The primary drive for KDE 4 is not to take flexibility away from Konsole but rather to re-structure the user interface so that it is easier for users to understand and for me to maintain.
Aside from a small number of features, Konsole in KDE 4 is in many ways more flexible than it was in KDE 3. It just tries to expose that configurability through fewer menu items, checkboxes, radio buttons, edits and other controls.
Hi, I'm a KDE fan, but I still use KDE 3.5.9 and I will wait for version 4.1 to make the switch.
I tried KDE 4 with Kubuntu 8.04 live cd.
I really miss the "open new tab" and "close tab" buttons. It would be nice if they come back in future releases!
I just switched to KDE4 and I must say I was very disappointed for not having the features that were available in KDE3's konsole there in KDE4's konsole. I use the session management and the "send input to all" extensively. These features save me a lot of time and effort and make management of similarly configured systems, which I do a lot, a breeze. I wished the new "split" mode would complement these two features, as it was the only thing I wanted to be added to KDE3's konsole. IMO, KDE3's konsole offered better customization option to users than the new version. The changes in KDE4's Konsole alone will definitely make me switch back to KDE3 until, hopefully, these features are brought back again.
Rob,
First, let me thank you for your work. I'm pretty much switching over completely, and I live w/o the features you mentioned, but I am having a problem with konsole retaining my settings on "manage profiles".

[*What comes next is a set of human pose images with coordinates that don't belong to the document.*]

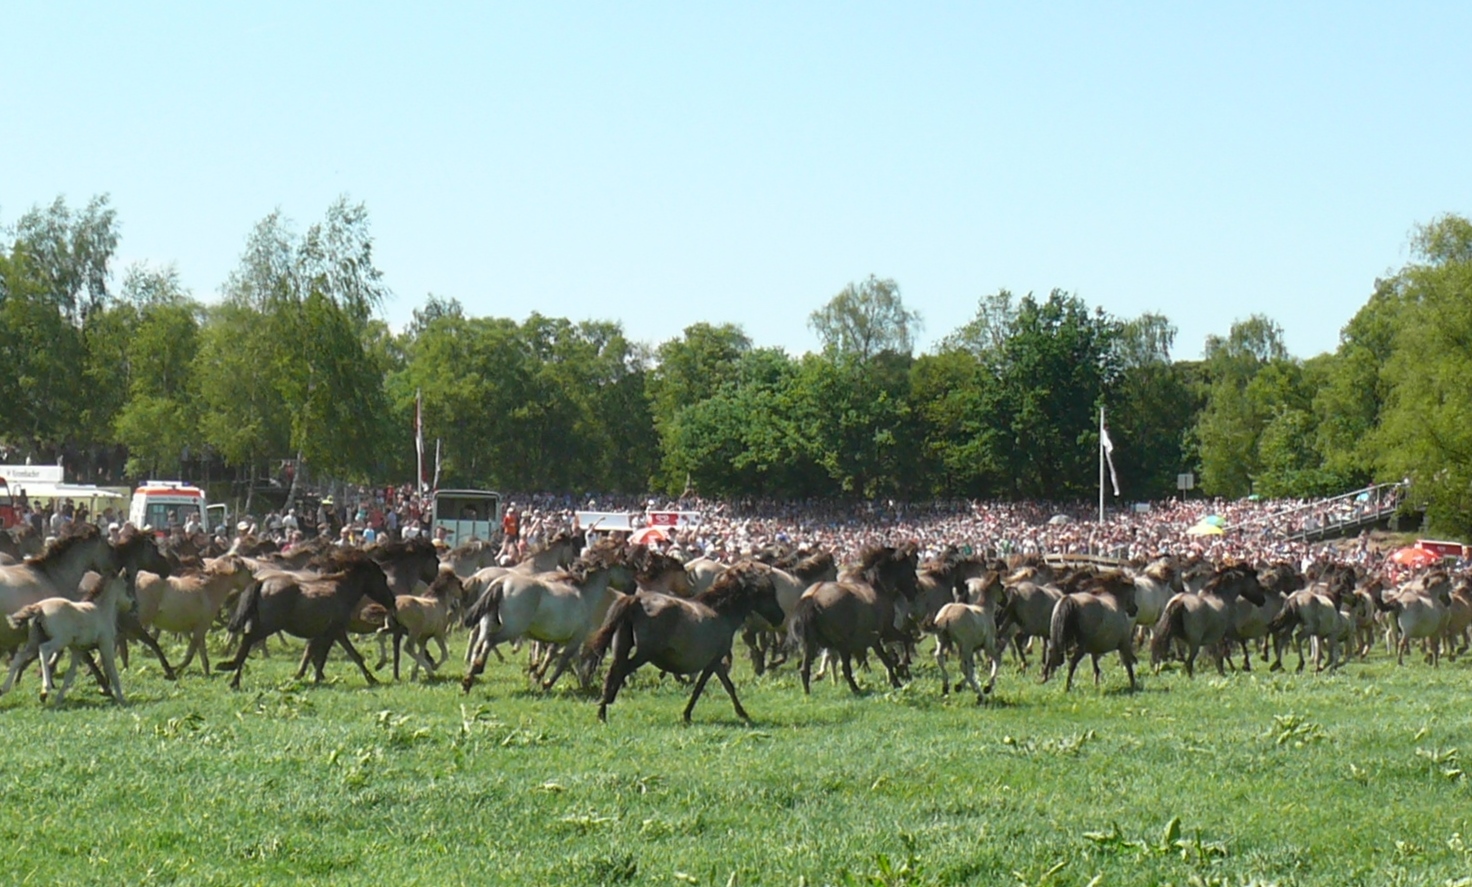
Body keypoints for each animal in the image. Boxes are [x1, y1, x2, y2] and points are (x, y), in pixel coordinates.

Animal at [213, 553, 397, 691]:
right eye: (381, 577)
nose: (392, 600)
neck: (342, 589)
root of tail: (261, 582)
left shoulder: (328, 633)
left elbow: (324, 656)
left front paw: (314, 678)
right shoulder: (335, 631)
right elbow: (342, 656)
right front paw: (372, 679)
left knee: (246, 641)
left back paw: (234, 678)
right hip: (268, 625)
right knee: (248, 640)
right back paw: (230, 671)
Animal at [585, 564, 783, 726]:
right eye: (766, 592)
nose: (780, 617)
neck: (719, 611)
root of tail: (637, 600)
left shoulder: (716, 662)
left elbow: (728, 686)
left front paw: (742, 713)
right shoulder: (713, 662)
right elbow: (701, 688)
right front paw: (687, 715)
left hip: (622, 649)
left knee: (612, 674)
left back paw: (603, 709)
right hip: (643, 654)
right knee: (619, 673)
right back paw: (604, 708)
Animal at [788, 544, 912, 697]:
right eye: (909, 567)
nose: (914, 591)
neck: (873, 585)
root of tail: (812, 597)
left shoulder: (874, 639)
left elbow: (888, 656)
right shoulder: (886, 632)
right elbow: (903, 642)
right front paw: (901, 670)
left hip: (809, 644)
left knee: (805, 669)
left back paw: (808, 693)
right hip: (842, 644)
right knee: (845, 669)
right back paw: (856, 689)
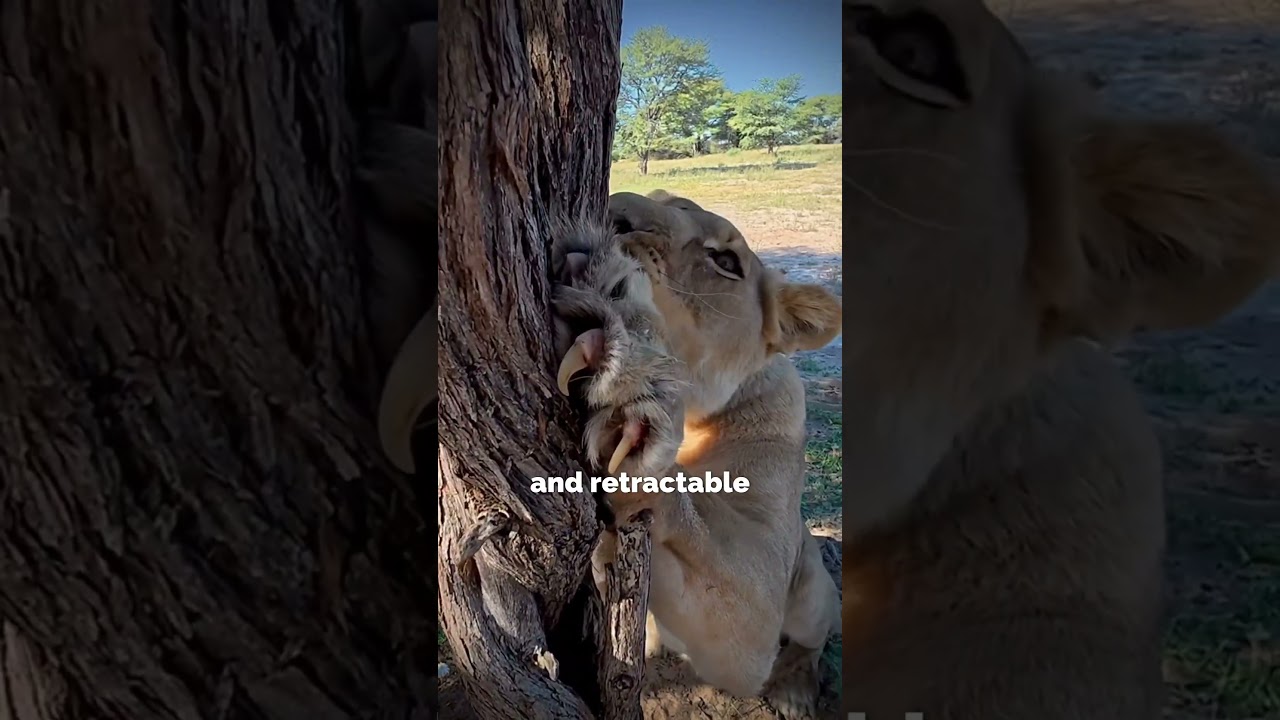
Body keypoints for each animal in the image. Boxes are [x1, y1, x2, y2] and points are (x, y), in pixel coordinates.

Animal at [547, 190, 844, 718]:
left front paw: (630, 412)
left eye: (725, 261)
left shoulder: (755, 623)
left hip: (809, 582)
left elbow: (698, 527)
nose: (616, 213)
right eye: (661, 200)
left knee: (813, 637)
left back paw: (793, 691)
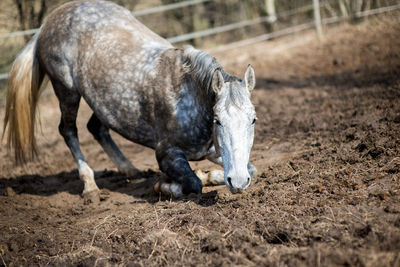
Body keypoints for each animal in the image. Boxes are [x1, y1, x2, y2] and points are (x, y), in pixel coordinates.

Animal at [3, 0, 258, 201]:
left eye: (253, 120)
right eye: (217, 120)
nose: (237, 181)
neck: (189, 98)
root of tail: (47, 22)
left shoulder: (215, 153)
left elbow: (251, 169)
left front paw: (211, 176)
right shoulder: (166, 154)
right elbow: (192, 184)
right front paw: (167, 185)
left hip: (103, 99)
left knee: (96, 127)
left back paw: (130, 171)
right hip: (66, 90)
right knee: (68, 130)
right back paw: (90, 187)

Whenever I restart kde, I have to go back into manage profiles to have the other profiles I've created chooseable from the "file" menu. If this is just a passing bug, great (though I haven't been able to find this as a bug...). If this is a feature, then I'm not happy.
Do love the split screen coding though, I loved multi-gnome terminal for just that reason.
Thanks
Mike O.
> I have to go back into manage profiles
> to have the other profiles I've created
> chooseable from the "file" menu
Sounds like a bug - though not one I have encountered or seen reported yet. The list of profiles in the File menu (or 'Favorites') is stored in ~/.kde/share/config/konsolerc (depending on your distro, that might be in ~/.kde4 instead).
One thing that blocks me (and surely a couple of colleagues too) from switching to KDE4 is the increased line space in Konsole.
Its really important how much lines you get to look at your code in vi or while watching a log or tail.
Will there ever be a configuration
option to get a KDE3-Konsole-like line spacing back? Or maybe there is one already but we had missed?
Really, kde4's "keep all things more simple"-paradigm shouldn't apply to a terminal emulator.
How far out is session management? I'm guessing it won't make ubuntu 8.10 (even as a bug fix?) As sysadmins, we have another script called fan-konsole which reads cmdline, pulls from mysql, then builds a profile to launch konsole. This is the only way to effectively manage 3000+ remote systems.
Session management has been implemented for 4.2 and the person who wrote the patch is trying to backport it for Fedora 10. If that works out then it may be shipped as a bug fix in Ubuntu 8.10 but I cannot make any guarantees.
> This is the only way to
> effectively manage 3000+ remote systems.
It doesn't seem right to me that such an ad-hoc system would be needed for such a common use case. What do other sysadmins do?